**Requirement**
Every record that follows should be printed verbatim.

**Dataset excerpts**
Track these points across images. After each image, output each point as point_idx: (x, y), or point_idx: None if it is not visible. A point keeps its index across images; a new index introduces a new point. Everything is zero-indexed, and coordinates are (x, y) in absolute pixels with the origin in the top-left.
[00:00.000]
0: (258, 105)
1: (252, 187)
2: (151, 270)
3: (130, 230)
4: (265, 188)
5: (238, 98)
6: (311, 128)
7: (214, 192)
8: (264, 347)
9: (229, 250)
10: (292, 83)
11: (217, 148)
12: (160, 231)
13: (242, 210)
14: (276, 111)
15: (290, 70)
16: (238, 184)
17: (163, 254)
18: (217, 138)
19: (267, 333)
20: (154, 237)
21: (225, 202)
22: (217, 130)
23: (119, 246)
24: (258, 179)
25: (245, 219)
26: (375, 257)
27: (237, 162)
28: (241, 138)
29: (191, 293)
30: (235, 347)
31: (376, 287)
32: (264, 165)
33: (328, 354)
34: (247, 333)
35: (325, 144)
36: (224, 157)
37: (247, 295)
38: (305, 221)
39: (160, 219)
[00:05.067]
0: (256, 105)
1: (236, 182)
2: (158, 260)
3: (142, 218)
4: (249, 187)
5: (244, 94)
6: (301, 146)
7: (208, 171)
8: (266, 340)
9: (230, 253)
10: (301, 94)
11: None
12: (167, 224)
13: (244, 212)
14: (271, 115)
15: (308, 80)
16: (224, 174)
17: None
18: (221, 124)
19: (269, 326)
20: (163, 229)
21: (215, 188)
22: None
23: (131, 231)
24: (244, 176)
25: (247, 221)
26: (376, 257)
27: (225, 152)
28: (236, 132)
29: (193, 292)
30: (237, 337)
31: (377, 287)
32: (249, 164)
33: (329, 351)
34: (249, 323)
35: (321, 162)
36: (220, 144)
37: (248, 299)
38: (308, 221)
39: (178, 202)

**Exercise response**
Track these points across images. After each image, output each point as point_idx: (x, y), or point_idx: None if it is not visible. A point keeps its index across images; a new index introduces a new point. Everything is zero-indexed, and coordinates are (x, y) in absolute pixels with the origin in the top-left.
[00:00.000]
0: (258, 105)
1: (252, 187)
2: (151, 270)
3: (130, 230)
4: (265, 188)
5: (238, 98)
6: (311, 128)
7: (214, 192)
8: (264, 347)
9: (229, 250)
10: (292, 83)
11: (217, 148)
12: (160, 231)
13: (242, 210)
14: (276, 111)
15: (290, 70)
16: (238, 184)
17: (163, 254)
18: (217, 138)
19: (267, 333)
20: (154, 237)
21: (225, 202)
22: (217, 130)
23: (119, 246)
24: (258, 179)
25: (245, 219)
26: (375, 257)
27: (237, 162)
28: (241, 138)
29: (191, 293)
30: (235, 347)
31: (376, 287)
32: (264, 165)
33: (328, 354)
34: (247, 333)
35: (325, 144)
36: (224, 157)
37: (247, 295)
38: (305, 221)
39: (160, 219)
[00:05.067]
0: (256, 105)
1: (236, 182)
2: (158, 260)
3: (142, 218)
4: (249, 187)
5: (244, 94)
6: (301, 146)
7: (208, 171)
8: (266, 340)
9: (230, 253)
10: (301, 94)
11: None
12: (167, 224)
13: (244, 212)
14: (271, 115)
15: (308, 80)
16: (224, 174)
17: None
18: (221, 124)
19: (269, 326)
20: (163, 229)
21: (215, 188)
22: None
23: (131, 231)
24: (244, 176)
25: (247, 221)
26: (376, 257)
27: (225, 152)
28: (236, 132)
29: (193, 292)
30: (237, 337)
31: (377, 287)
32: (249, 164)
33: (329, 351)
34: (249, 323)
35: (321, 162)
36: (220, 144)
37: (248, 299)
38: (308, 221)
39: (178, 202)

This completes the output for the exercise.